[Data for processing]
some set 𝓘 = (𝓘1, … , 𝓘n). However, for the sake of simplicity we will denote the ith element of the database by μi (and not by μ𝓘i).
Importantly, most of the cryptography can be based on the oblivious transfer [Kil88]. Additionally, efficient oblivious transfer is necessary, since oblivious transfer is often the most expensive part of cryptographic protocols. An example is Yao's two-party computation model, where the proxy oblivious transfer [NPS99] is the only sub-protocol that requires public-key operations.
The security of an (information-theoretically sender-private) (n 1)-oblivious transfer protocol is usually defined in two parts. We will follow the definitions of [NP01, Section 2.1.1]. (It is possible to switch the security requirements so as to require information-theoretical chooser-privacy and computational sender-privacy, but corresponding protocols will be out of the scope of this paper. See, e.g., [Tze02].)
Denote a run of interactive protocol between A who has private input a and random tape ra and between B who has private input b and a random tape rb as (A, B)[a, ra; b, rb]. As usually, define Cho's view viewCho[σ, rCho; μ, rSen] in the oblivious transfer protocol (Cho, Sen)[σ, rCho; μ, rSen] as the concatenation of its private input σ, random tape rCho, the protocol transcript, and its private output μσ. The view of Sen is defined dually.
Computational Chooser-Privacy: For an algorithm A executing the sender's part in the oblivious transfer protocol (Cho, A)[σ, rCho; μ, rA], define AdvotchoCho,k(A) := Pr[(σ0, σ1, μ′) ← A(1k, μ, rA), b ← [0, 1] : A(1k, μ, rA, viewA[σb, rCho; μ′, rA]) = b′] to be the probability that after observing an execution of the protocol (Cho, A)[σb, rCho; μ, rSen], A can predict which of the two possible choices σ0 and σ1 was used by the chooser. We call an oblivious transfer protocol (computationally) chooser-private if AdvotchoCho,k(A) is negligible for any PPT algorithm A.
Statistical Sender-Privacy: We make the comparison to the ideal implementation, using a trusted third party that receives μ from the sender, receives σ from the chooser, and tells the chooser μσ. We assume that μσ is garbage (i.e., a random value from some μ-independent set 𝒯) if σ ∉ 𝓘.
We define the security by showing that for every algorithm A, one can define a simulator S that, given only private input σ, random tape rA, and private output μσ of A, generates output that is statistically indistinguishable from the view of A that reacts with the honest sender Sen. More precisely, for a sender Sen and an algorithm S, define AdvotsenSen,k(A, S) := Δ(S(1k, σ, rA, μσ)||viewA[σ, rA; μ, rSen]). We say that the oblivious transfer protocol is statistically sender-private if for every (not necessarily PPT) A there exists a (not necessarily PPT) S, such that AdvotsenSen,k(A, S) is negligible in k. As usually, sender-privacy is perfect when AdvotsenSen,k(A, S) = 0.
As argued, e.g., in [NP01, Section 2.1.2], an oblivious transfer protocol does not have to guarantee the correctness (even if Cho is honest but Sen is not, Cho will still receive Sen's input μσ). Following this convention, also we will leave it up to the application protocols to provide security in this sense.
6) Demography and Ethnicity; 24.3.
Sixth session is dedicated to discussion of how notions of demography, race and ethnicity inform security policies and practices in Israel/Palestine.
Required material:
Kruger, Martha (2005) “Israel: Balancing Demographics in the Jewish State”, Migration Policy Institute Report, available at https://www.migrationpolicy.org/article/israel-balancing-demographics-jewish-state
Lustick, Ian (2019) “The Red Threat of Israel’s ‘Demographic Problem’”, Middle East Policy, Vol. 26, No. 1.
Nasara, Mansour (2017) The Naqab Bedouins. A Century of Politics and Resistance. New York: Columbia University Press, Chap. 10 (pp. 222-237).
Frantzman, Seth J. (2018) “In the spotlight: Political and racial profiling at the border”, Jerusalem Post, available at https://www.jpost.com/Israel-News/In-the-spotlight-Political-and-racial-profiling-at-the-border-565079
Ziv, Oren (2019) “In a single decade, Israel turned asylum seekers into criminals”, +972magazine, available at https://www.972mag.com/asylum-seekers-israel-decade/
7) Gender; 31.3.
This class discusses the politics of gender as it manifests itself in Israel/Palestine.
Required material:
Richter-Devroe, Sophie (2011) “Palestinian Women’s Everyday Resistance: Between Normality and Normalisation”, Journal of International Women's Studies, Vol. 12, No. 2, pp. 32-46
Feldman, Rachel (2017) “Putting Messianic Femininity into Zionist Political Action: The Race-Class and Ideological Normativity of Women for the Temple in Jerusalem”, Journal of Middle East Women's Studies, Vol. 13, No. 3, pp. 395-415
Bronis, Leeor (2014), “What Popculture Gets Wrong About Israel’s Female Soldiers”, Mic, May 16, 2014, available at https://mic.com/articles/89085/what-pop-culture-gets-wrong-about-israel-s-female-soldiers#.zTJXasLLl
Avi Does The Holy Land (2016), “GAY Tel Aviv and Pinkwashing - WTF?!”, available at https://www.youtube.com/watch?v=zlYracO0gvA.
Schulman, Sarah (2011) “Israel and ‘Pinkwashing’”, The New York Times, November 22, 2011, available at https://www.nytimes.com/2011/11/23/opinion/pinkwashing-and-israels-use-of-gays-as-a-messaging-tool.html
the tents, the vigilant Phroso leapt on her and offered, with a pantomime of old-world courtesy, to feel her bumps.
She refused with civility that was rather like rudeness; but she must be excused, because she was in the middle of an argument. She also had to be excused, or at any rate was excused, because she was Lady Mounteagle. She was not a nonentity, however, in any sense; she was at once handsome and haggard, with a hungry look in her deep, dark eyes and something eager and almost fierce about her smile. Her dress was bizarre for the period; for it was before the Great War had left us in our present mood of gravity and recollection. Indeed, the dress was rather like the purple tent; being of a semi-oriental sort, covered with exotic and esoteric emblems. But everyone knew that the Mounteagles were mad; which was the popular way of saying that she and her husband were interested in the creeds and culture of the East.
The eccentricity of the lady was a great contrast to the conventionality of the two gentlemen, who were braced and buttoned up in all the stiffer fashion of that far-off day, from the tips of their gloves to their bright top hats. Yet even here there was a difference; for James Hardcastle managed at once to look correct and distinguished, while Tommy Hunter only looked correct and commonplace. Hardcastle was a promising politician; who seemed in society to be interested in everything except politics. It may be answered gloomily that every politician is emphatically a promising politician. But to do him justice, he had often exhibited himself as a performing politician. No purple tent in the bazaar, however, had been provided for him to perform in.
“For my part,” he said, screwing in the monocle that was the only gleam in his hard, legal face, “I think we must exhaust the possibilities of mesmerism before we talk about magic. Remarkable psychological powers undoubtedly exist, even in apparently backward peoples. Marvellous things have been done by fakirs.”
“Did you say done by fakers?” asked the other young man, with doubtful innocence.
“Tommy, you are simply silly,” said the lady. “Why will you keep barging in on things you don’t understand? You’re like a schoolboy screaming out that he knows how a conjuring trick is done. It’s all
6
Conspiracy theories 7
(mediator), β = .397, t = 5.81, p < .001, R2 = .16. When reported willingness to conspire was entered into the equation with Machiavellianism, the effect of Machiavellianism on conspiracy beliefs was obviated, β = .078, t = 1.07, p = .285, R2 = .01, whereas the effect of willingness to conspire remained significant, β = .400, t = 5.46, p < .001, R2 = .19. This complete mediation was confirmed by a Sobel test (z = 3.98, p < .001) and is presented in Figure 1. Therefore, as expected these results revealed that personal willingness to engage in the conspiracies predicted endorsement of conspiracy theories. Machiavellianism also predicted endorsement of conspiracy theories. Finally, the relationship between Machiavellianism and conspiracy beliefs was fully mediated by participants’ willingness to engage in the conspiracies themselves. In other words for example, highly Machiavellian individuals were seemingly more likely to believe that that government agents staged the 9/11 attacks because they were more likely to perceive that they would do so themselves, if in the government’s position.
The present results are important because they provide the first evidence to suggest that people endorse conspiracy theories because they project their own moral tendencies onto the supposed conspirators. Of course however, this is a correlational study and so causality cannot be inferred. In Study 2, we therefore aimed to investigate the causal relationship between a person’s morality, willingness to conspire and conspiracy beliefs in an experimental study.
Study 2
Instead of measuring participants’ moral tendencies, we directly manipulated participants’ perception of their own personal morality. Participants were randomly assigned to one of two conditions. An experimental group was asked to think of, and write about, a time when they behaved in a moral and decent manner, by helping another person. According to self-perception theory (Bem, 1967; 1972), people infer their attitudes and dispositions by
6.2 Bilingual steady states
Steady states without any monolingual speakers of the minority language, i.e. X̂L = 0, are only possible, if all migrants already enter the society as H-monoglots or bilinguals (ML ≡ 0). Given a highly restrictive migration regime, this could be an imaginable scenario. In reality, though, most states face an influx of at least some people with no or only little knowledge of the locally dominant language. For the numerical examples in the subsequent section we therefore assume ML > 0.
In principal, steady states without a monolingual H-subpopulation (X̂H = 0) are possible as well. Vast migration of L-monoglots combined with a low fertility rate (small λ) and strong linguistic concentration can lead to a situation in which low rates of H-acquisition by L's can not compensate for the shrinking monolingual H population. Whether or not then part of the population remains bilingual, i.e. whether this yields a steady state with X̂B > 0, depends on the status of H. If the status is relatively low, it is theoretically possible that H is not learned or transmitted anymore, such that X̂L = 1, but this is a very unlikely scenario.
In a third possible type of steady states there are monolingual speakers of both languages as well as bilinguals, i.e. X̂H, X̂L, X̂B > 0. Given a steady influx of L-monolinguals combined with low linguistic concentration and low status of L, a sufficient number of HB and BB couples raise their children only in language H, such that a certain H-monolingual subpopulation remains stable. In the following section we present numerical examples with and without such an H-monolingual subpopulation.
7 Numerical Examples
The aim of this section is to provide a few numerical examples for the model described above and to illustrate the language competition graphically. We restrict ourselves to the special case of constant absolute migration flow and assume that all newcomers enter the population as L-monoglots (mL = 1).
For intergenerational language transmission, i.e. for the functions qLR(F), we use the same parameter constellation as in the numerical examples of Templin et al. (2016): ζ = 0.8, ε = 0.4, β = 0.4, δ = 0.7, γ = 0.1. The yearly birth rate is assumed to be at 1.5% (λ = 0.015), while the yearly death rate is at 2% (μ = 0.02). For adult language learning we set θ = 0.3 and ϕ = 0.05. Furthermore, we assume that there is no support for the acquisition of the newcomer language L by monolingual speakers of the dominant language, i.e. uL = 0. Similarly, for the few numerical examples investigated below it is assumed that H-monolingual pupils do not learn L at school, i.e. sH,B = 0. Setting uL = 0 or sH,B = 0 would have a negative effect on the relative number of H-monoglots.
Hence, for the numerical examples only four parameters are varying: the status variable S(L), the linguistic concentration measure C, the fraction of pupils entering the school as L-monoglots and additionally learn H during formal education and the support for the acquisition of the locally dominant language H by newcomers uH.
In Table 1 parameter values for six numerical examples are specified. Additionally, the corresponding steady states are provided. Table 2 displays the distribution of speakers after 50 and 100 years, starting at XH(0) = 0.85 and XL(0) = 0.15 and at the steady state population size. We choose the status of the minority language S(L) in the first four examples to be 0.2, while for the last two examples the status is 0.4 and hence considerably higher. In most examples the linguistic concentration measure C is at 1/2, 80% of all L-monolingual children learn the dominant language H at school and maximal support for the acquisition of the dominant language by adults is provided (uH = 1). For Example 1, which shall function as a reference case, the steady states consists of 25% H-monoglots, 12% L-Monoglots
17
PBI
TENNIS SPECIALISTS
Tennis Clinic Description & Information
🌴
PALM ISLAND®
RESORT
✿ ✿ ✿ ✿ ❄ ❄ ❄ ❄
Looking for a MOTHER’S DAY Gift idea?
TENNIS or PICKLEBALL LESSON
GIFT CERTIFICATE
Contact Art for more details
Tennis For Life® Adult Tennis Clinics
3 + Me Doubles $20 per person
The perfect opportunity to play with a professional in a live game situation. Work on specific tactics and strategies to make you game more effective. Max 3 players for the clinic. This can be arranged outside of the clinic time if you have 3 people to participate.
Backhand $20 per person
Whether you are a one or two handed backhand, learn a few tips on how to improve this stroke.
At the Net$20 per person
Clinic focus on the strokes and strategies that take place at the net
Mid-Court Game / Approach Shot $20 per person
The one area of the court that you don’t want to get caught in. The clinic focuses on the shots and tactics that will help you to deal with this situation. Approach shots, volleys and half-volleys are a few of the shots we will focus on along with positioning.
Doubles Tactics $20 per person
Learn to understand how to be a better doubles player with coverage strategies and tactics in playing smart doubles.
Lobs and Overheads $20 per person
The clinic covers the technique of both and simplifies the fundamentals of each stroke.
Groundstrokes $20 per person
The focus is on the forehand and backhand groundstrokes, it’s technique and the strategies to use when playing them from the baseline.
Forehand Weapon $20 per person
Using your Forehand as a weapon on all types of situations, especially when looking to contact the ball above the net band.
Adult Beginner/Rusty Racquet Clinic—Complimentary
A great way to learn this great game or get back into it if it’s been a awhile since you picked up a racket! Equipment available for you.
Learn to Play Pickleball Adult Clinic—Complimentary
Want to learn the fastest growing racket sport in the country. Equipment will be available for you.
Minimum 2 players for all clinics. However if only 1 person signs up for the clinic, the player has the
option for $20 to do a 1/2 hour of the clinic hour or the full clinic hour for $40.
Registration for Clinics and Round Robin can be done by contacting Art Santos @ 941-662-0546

[Task requirements] Give only the lines from the one holding "Sixth session is" through the one holding "the tents, the", each restated exactly as it appears above.

[Task output]
Sixth session is dedicated to discussion of how notions of demography, race and ethnicity inform security policies and practices in Israel/Palestine.
Required material:
Kruger, Martha (2005) “Israel: Balancing Demographics in the Jewish State”, Migration Policy Institute Report, available at https://www.migrationpolicy.org/article/israel-balancing-demographics-jewish-state
Lustick, Ian (2019) “The Red Threat of Israel’s ‘Demographic Problem’”, Middle East Policy, Vol. 26, No. 1.
Nasara, Mansour (2017) The Naqab Bedouins. A Century of Politics and Resistance. New York: Columbia University Press, Chap. 10 (pp. 222-237).
Frantzman, Seth J. (2018) “In the spotlight: Political and racial profiling at the border”, Jerusalem Post, available at https://www.jpost.com/Israel-News/In-the-spotlight-Political-and-racial-profiling-at-the-border-565079
Ziv, Oren (2019) “In a single decade, Israel turned asylum seekers into criminals”, +972magazine, available at https://www.972mag.com/asylum-seekers-israel-decade/
7) Gender; 31.3.
This class discusses the politics of gender as it manifests itself in Israel/Palestine.
Required material:
Richter-Devroe, Sophie (2011) “Palestinian Women’s Everyday Resistance: Between Normality and Normalisation”, Journal of International Women's Studies, Vol. 12, No. 2, pp. 32-46
Feldman, Rachel (2017) “Putting Messianic Femininity into Zionist Political Action: The Race-Class and Ideological Normativity of Women for the Temple in Jerusalem”, Journal of Middle East Women's Studies, Vol. 13, No. 3, pp. 395-415
Bronis, Leeor (2014), “What Popculture Gets Wrong About Israel’s Female Soldiers”, Mic, May 16, 2014, available at https://mic.com/articles/89085/what-pop-culture-gets-wrong-about-israel-s-female-soldiers#.zTJXasLLl
Avi Does The Holy Land (2016), “GAY Tel Aviv and Pinkwashing - WTF?!”, available at https://www.youtube.com/watch?v=zlYracO0gvA.
Schulman, Sarah (2011) “Israel and ‘Pinkwashing’”, The New York Times, November 22, 2011, available at https://www.nytimes.com/2011/11/23/opinion/pinkwashing-and-israels-use-of-gays-as-a-messaging-tool.html
the tents, the vigilant Phroso leapt on her and offered, with a pantomime of old-world courtesy, to feel her bumps.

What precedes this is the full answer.